La Conférence sur le financement du développement a-t-elle des chances de succès?

Jayati Ghosh, Université du Massachusetts d’Amherst

3 minutes de lecture

S’il faut s’attendre à ce que les Eats-Unis jouent les trouble-fête à Séville, ou à ce qu’ils se montrent indifférents aux accords conclus, cela ne signifiera pas pour autant un échec.

©Keystone

 

Le pessimisme est aujourd’hui compréhensible en ce qui concerne le multilatéralisme. Les récents rassemblements internationaux – Sommet de 2023 sur les Objectifs de développement durable, Sommet de l’avenir 2024, ainsi que les multiples Conférences des Nations Unies sur les changements climatiques – n’ont en effet donné lieu qu’à des promesses non tenues. Le président américain Donald Trump abandonnant actuellement les engagements internationaux des Etats-Unis, et rejetant les initiatives multilatérales tout en semant le désordre et la confusion dans le commerce mondial, la Conférence sur le financement du développement (FfD4) qui se tiendra à la fin du mois pourra-t-elle produire de meilleurs résultats?

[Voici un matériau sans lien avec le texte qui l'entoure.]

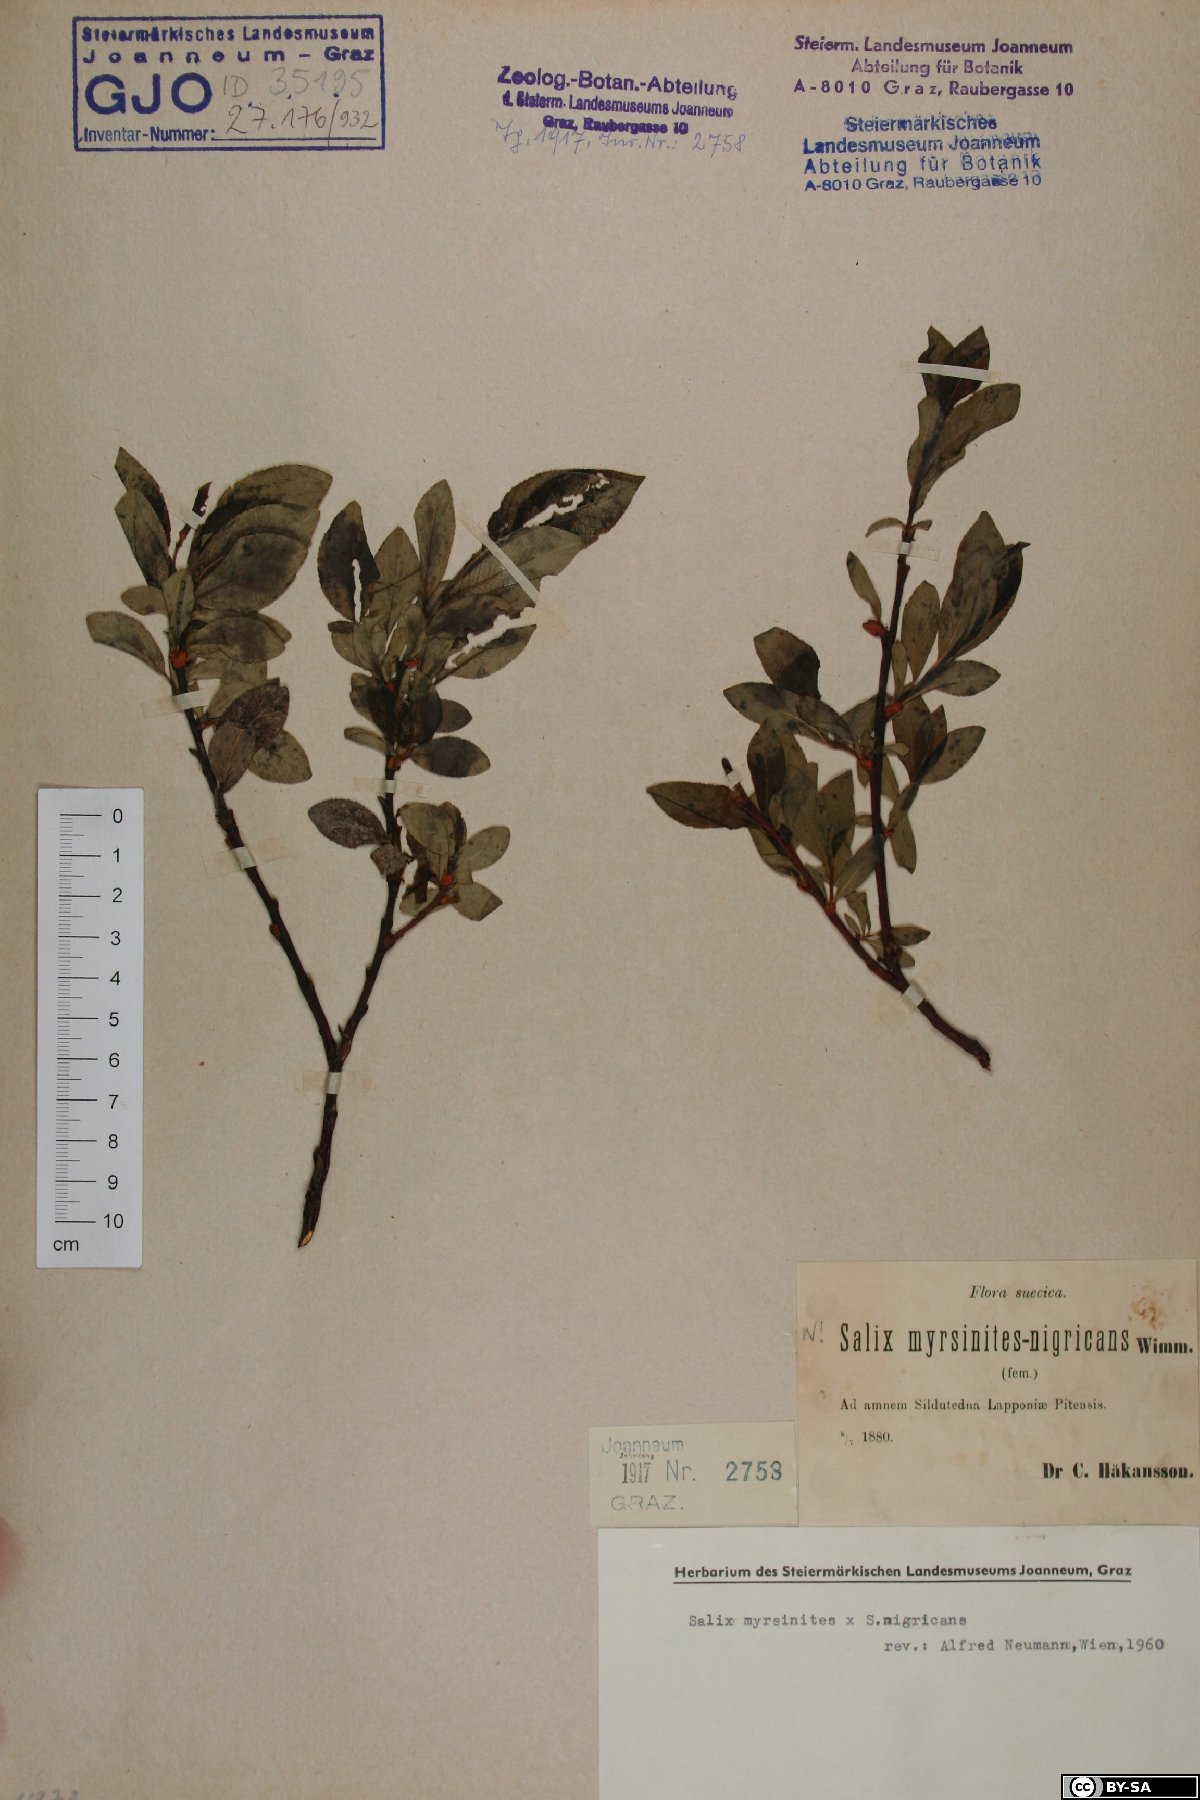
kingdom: Plantae
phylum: Tracheophyta
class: Magnoliopsida
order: Malpighiales
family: Salicaceae
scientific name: Salicaceae
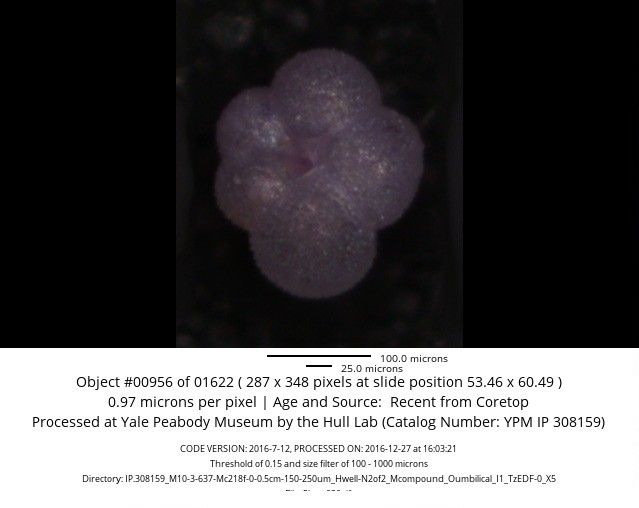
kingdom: Chromista
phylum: Foraminifera
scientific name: Foraminifera
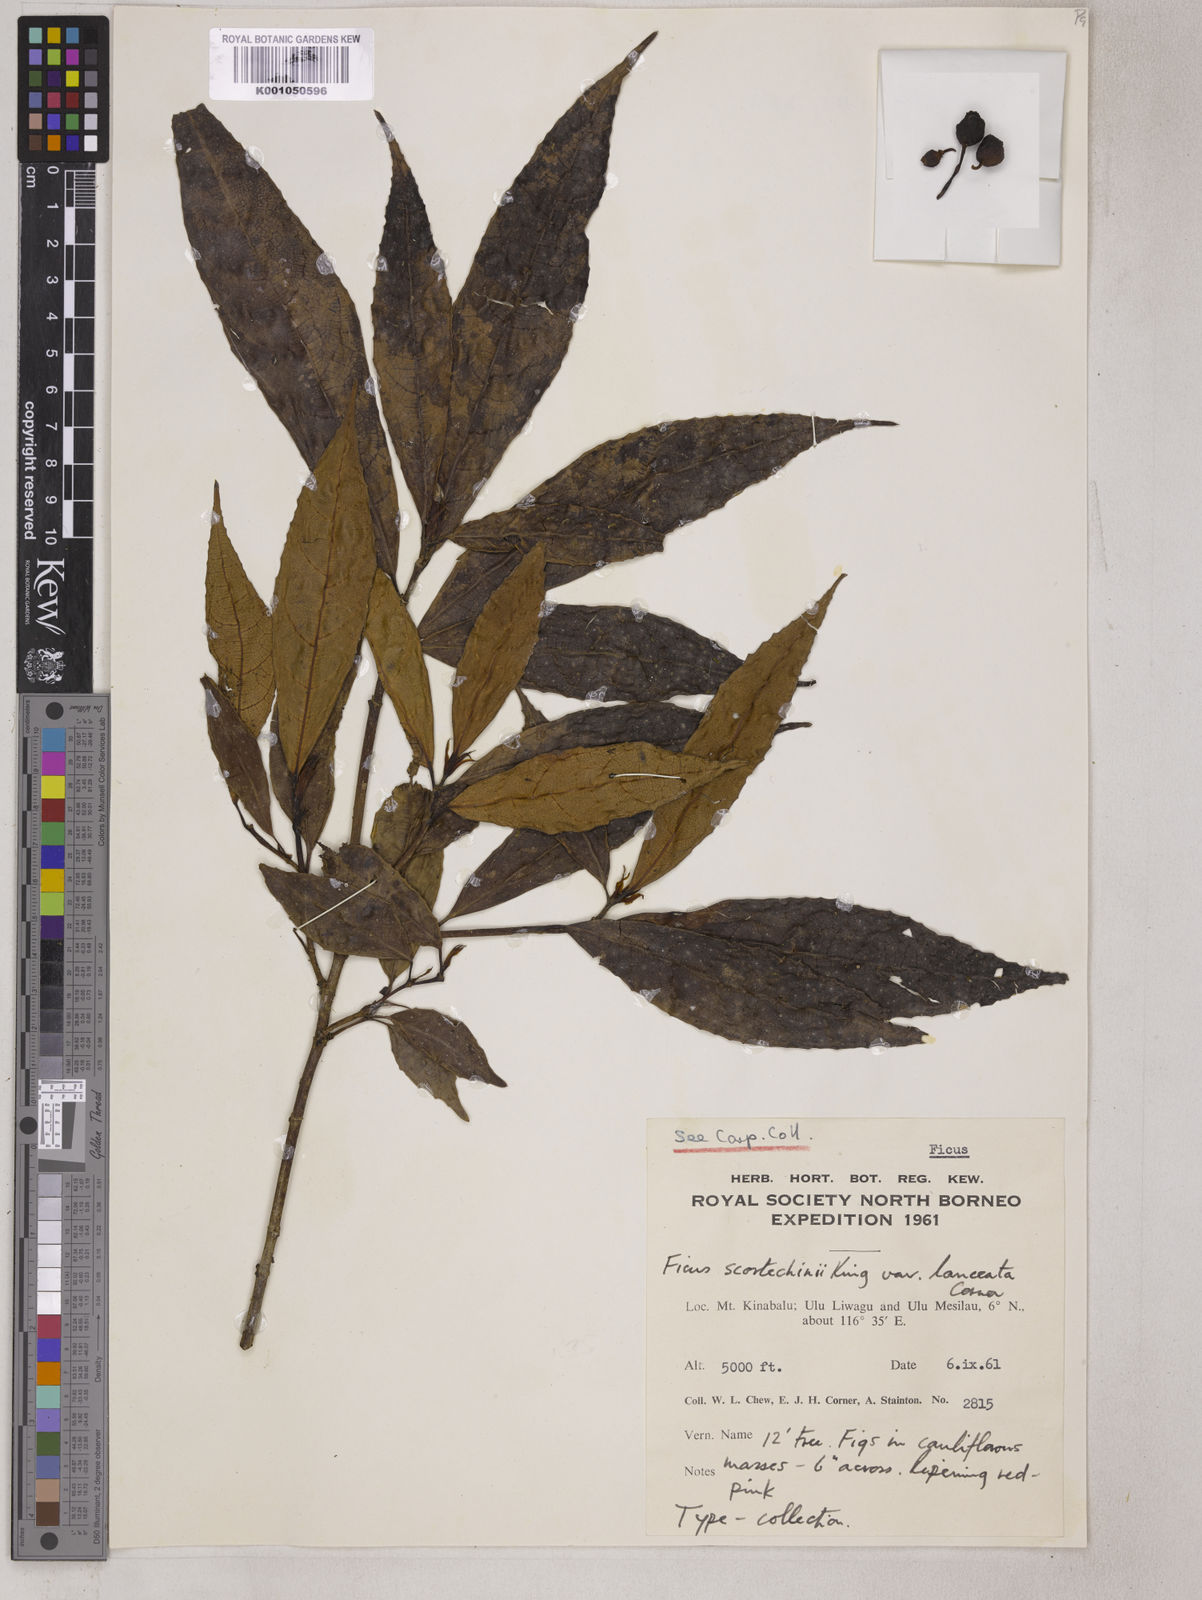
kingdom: Plantae
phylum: Tracheophyta
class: Magnoliopsida
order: Rosales
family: Moraceae
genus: Ficus
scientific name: Ficus ribes
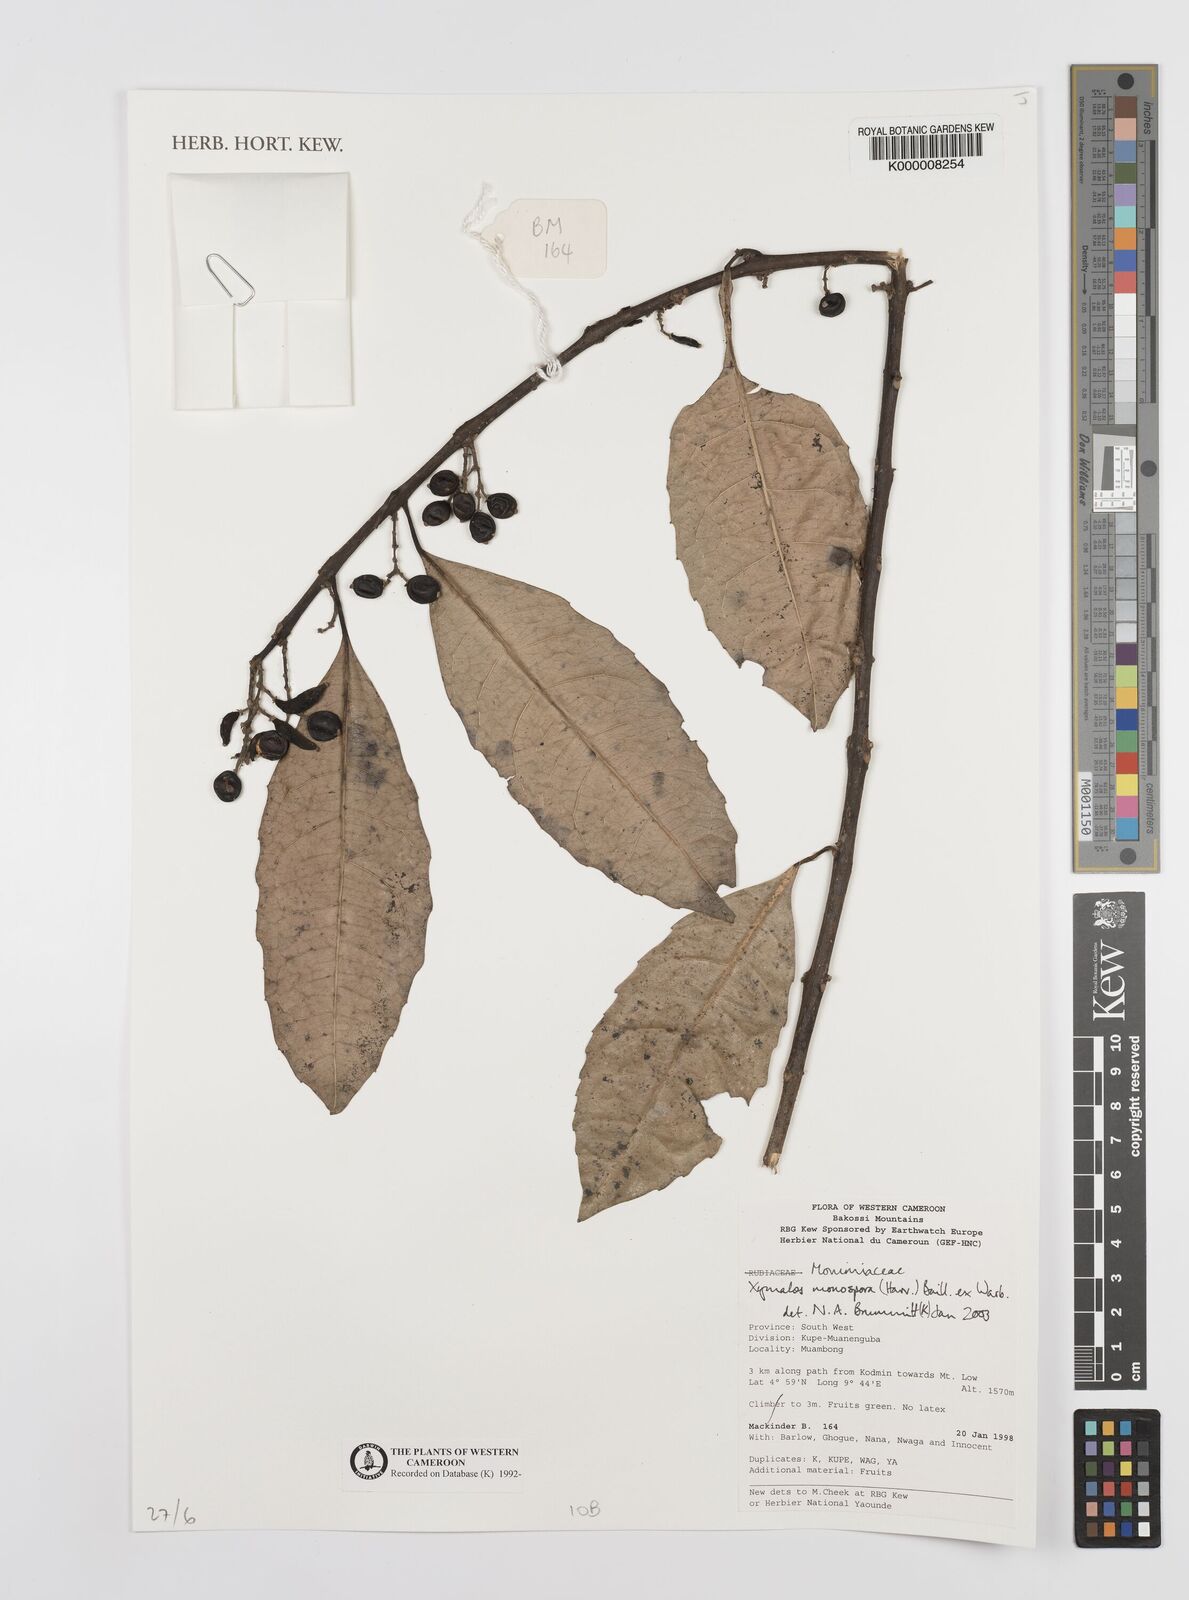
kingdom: Plantae
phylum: Tracheophyta
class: Magnoliopsida
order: Laurales
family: Monimiaceae
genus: Xymalos
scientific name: Xymalos
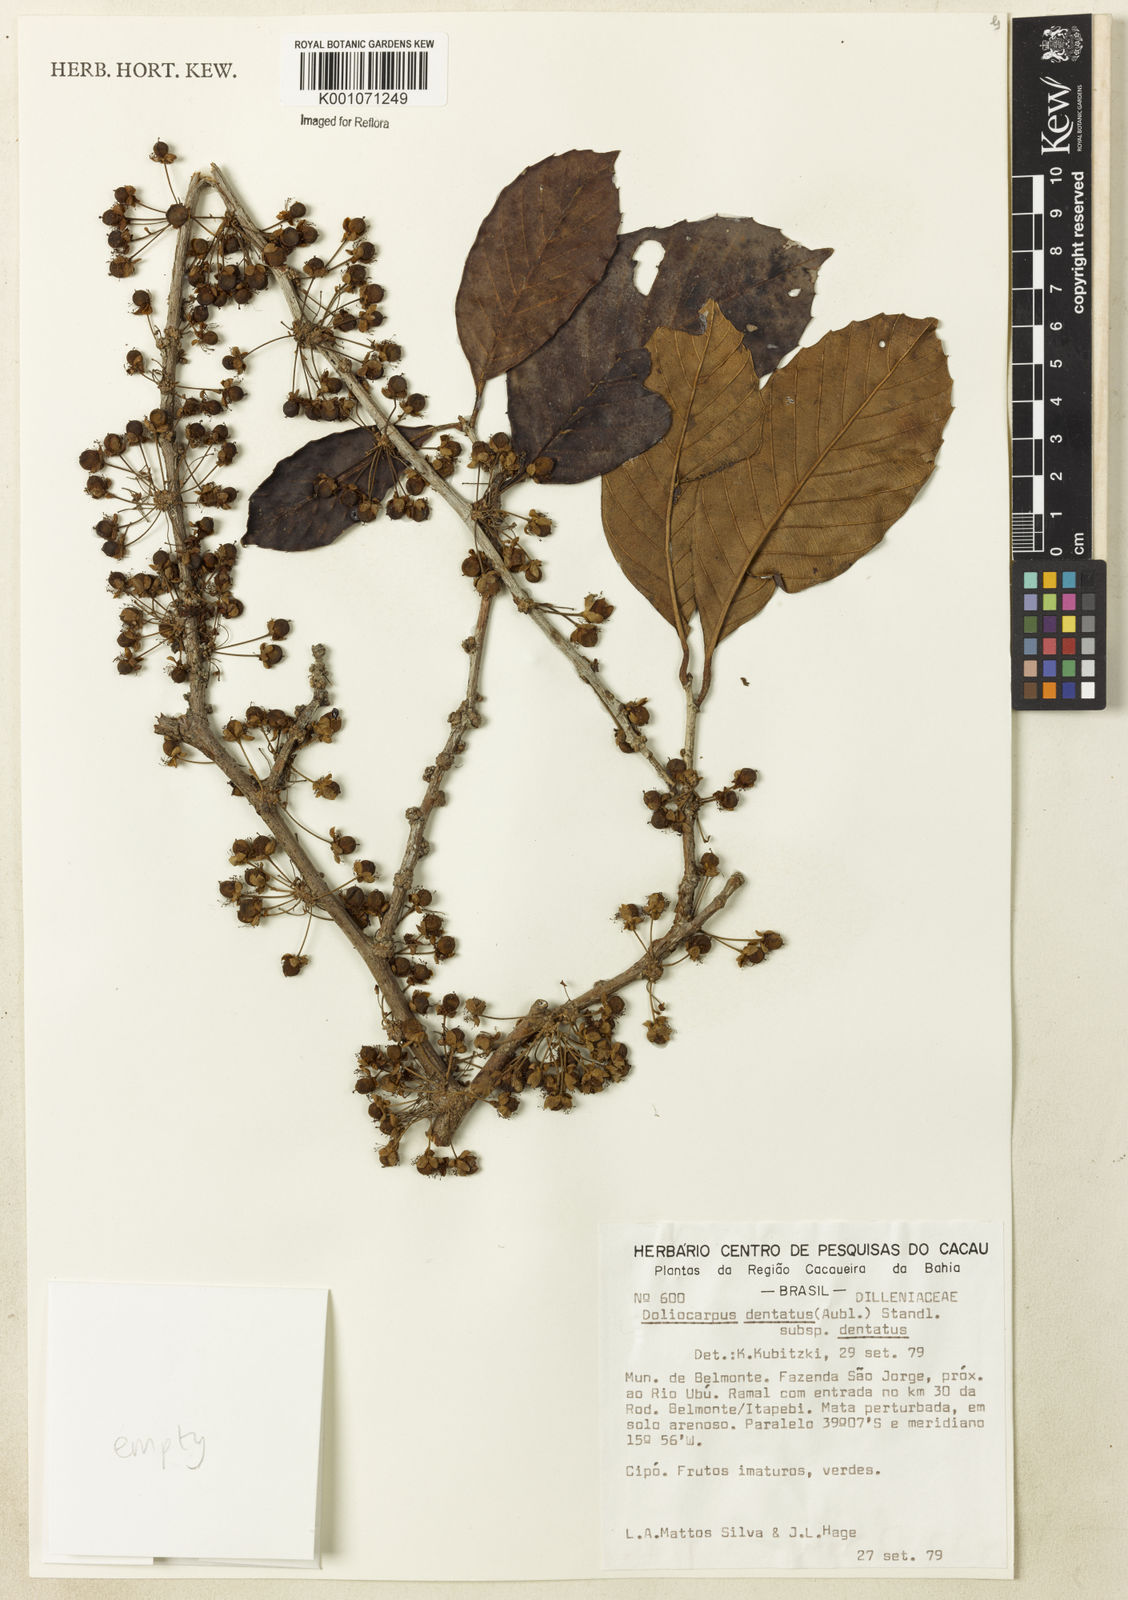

Certes, il faut s’attendre à ce que les Etats-Unis jouent les trouble-fête à Séville, ou à ce qu’ils se montrent indifférents aux accords conclus. Cela ne signifiera pas pour autant l’échec de cette conférence. En effet, le retrait des Etats-Unis de l’accord de Paris 2015 sur le climat durant le premier mandat de Trump – quelques mois seulement après l’entrée en vigueur du texte – n’a pas conduit à sa disparition. Bien que l’action climatique demeure limitée, presque tous les protagonistes admettent que le changement climatique se produirait encore plus rapidement si cet accord n’avait pas été conclu.

Les Etats-Unis se sont par ailleurs retirés en avril des négociations sur la décarbonation du transport maritime menées au sein de l’Organisation maritime internationale (OMI) des Nations Unies, menaçant de prendre des «mesures réciproques» si de nouvelles taxes étaient imposées aux navires américains pour leur consommation de carburant. Or, l’OMI est malgré tout parvenue à convaincre 108 Etats – qui représentent 97% de la flotte marchande mondiale en termes de tonnage – d’approuver une nouvelle norme obligatoire concernant le carburant des navires, ainsi qu’un mécanisme mondial de tarification des émissions, dont les recettes sont destinées à soutenir notamment le développement d’infrastructures dans les économies en voie de développement.

Il est clairement possible pour le monde de progresser sans les Etats-Unis face à des défis communs. Le manque d’implication des Etats-Unis dans la FfD4 pourrait même s’avérer avantageux, compte tenu de leur tendance habituelle consistant à obtenir des compromis favorables à leurs propres multinationales, pour ensuite refuser de signer ou d’appliquer quelque accord que ce soit – comme l’illustrent les négociations relatives à l’accord fiscal mondial de l’OCDE, finalisé en 2021.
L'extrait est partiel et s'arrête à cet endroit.